**Work instructions:** Can you rename "common name" to "vernacular name" in the lines starting with the line containing "scientific name: Pelecanus onocrotalus" and going on through the line containing "scientific name: Leccinum scabrum", then give back only those lines with nothing else changed?

**Information shown:**
- - -
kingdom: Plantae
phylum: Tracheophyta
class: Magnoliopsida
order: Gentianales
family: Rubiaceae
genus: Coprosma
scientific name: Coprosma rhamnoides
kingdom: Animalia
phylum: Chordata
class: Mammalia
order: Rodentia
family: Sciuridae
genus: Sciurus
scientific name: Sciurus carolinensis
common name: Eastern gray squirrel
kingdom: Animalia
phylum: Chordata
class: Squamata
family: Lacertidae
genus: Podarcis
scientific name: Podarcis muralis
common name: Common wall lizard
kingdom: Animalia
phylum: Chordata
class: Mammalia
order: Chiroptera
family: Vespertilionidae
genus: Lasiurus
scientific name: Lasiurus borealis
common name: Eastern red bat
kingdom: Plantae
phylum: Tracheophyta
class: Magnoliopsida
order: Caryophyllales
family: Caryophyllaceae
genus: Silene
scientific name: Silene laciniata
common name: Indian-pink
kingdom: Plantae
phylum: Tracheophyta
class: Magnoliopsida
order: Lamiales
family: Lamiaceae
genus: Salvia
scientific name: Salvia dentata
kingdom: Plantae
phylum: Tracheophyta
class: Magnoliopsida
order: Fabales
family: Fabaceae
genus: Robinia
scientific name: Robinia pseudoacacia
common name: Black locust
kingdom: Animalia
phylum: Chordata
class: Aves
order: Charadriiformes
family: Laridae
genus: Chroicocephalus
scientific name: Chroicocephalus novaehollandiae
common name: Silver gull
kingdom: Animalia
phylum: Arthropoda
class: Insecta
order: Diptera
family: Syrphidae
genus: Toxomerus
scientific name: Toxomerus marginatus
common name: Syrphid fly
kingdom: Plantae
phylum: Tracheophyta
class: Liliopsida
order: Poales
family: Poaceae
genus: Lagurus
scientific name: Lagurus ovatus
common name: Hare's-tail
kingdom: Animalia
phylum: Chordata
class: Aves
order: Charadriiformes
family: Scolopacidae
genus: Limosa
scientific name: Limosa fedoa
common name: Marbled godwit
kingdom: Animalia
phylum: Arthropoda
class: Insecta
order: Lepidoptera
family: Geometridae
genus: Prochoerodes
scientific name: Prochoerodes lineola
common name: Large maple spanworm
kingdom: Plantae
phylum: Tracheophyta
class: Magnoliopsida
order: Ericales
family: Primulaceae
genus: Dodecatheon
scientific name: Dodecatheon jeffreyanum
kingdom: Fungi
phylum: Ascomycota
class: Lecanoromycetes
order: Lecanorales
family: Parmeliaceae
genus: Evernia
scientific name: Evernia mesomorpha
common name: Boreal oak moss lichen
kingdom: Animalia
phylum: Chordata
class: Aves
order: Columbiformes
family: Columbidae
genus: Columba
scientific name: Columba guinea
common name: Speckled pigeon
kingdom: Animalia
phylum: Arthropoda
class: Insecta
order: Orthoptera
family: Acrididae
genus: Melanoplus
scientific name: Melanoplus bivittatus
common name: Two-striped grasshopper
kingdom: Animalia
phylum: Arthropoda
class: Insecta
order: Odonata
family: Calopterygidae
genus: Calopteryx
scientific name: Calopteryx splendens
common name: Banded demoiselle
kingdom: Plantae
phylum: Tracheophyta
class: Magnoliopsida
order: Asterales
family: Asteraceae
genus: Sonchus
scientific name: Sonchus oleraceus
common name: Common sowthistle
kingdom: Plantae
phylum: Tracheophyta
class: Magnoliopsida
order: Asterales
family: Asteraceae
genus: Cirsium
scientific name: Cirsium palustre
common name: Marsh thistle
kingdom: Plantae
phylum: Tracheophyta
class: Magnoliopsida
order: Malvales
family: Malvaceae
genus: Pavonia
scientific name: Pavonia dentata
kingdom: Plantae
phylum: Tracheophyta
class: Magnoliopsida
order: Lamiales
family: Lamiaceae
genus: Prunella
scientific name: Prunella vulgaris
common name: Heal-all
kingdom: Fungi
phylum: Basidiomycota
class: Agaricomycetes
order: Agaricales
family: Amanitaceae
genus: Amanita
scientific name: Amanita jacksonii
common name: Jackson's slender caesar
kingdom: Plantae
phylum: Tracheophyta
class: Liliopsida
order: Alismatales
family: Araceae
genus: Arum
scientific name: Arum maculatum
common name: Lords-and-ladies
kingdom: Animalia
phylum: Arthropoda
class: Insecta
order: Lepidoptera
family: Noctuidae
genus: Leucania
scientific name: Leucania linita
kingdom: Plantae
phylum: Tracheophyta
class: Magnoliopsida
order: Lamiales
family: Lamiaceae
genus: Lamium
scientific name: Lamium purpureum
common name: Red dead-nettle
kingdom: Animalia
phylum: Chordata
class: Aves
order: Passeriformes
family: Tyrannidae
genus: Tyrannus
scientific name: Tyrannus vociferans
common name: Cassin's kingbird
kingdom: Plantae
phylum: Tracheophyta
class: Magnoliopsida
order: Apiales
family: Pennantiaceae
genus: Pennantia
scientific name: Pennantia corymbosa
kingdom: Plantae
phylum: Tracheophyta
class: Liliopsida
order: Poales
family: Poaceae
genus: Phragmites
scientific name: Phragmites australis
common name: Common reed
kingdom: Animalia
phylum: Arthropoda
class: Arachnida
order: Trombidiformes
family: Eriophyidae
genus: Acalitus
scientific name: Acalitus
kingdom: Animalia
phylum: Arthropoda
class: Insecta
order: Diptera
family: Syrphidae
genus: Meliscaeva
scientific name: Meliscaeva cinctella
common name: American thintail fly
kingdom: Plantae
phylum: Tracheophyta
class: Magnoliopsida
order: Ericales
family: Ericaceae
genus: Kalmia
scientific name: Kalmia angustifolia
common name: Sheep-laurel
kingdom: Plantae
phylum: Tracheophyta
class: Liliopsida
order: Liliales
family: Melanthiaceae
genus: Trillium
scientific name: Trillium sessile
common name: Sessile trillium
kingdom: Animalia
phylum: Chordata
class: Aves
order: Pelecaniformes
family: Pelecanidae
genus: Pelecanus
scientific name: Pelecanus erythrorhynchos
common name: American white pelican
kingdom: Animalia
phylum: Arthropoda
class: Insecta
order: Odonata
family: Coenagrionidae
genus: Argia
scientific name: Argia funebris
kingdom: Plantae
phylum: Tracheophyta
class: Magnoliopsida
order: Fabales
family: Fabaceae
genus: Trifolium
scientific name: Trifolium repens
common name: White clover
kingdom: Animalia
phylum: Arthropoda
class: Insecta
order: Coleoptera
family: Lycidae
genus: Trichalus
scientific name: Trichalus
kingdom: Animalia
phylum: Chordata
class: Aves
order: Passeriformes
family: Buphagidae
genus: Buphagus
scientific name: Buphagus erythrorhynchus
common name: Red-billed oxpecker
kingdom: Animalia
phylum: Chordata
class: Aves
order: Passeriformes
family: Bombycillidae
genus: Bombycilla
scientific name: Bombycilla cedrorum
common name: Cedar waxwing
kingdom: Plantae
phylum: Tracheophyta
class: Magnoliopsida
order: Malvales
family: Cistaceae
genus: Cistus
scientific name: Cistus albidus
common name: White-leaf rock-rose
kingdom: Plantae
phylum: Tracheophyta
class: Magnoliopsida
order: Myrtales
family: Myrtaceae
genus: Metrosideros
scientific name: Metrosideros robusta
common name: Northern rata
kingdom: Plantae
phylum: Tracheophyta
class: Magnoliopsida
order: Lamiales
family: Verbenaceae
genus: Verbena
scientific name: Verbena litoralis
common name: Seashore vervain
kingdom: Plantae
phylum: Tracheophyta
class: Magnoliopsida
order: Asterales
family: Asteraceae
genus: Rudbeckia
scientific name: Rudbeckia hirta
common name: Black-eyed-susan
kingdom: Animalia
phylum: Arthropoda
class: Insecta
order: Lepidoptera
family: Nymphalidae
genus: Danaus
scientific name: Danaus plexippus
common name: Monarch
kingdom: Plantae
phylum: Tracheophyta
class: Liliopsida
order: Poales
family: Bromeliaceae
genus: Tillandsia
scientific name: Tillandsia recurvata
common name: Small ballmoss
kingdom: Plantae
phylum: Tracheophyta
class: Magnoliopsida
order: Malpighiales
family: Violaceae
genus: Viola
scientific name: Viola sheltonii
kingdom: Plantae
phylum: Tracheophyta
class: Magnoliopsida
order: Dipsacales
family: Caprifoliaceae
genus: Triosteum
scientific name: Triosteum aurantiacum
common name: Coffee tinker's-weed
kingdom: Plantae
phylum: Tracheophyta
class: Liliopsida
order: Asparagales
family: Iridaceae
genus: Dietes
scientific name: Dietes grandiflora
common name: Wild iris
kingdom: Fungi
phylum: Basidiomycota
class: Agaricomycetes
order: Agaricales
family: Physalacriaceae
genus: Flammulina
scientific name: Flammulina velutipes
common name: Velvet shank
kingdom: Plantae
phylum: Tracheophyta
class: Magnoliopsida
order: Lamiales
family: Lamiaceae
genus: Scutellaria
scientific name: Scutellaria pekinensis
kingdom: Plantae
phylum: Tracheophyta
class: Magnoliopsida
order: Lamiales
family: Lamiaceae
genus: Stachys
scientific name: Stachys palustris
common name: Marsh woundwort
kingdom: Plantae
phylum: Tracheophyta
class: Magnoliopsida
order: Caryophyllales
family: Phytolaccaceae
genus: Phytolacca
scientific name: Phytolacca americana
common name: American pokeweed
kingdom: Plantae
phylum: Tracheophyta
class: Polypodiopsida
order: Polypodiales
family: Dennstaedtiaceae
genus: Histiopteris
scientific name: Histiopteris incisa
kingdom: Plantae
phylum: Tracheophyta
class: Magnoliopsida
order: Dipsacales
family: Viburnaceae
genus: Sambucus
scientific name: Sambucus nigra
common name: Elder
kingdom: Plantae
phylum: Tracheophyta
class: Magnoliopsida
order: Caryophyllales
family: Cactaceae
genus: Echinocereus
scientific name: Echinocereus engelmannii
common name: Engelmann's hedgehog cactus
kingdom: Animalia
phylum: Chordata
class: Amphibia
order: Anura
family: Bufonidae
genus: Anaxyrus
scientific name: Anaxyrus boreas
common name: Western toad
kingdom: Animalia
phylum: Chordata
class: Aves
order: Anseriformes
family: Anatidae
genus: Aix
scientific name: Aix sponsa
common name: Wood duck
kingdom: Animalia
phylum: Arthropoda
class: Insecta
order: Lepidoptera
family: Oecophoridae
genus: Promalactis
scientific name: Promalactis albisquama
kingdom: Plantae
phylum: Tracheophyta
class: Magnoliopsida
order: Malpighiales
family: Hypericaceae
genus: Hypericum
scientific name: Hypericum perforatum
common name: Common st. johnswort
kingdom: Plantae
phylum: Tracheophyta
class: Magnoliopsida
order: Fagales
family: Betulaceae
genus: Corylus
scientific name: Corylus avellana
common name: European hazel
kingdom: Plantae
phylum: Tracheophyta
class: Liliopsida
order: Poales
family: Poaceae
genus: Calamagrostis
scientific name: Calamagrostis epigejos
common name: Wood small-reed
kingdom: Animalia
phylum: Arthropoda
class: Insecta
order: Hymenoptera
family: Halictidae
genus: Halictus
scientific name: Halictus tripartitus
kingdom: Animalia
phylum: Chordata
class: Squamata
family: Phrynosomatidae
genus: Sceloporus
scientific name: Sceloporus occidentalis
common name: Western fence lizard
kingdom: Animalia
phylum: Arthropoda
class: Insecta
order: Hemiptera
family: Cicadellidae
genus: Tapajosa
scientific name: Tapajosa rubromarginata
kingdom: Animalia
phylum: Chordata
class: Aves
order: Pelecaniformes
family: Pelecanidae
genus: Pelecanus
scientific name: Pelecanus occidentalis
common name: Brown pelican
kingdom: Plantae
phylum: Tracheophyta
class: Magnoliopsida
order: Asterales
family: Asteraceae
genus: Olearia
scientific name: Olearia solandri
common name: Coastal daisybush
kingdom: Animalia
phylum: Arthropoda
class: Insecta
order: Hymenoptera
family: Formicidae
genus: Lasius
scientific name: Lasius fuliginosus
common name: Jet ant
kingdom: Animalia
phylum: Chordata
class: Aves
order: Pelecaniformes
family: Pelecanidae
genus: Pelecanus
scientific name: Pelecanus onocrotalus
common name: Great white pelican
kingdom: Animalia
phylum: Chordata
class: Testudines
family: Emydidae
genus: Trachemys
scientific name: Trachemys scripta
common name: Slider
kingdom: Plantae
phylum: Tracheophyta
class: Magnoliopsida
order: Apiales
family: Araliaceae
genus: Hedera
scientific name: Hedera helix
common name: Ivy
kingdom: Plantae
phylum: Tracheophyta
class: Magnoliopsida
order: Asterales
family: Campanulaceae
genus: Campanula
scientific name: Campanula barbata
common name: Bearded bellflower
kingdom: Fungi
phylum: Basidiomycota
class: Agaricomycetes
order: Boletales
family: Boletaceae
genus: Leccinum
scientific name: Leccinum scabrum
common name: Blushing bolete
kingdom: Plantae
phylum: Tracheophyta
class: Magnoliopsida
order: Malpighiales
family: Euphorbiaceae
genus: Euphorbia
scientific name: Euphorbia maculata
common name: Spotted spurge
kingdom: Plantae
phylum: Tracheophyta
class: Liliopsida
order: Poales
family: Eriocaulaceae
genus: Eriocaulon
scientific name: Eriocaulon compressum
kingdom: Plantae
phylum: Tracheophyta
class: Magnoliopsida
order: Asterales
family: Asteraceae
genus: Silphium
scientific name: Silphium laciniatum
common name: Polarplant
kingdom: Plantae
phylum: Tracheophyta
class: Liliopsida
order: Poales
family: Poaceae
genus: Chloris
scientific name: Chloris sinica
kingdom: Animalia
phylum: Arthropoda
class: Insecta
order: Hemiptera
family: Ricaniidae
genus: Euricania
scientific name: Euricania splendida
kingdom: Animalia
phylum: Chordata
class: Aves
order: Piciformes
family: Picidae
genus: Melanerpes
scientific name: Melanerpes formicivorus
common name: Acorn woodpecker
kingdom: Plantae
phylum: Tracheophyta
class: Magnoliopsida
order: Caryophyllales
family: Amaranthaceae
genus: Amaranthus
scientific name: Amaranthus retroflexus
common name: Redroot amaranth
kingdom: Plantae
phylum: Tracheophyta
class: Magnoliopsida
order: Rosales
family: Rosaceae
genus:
- - -
**Response for this exercise:**
scientific name: Pelecanus onocrotalus
vernacular name: Great white pelican
kingdom: Animalia
phylum: Chordata
class: Testudines
family: Emydidae
genus: Trachemys
scientific name: Trachemys scripta
vernacular name: Slider
kingdom: Plantae
phylum: Tracheophyta
class: Magnoliopsida
order: Apiales
family: Araliaceae
genus: Hedera
scientific name: Hedera helix
vernacular name: Ivy
kingdom: Plantae
phylum: Tracheophyta
class: Magnoliopsida
order: Asterales
family: Campanulaceae
genus: Campanula
scientific name: Campanula barbata
vernacular name: Bearded bellflower
kingdom: Fungi
phylum: Basidiomycota
class: Agaricomycetes
order: Boletales
family: Boletaceae
genus: Leccinum
scientific name: Leccinum scabrum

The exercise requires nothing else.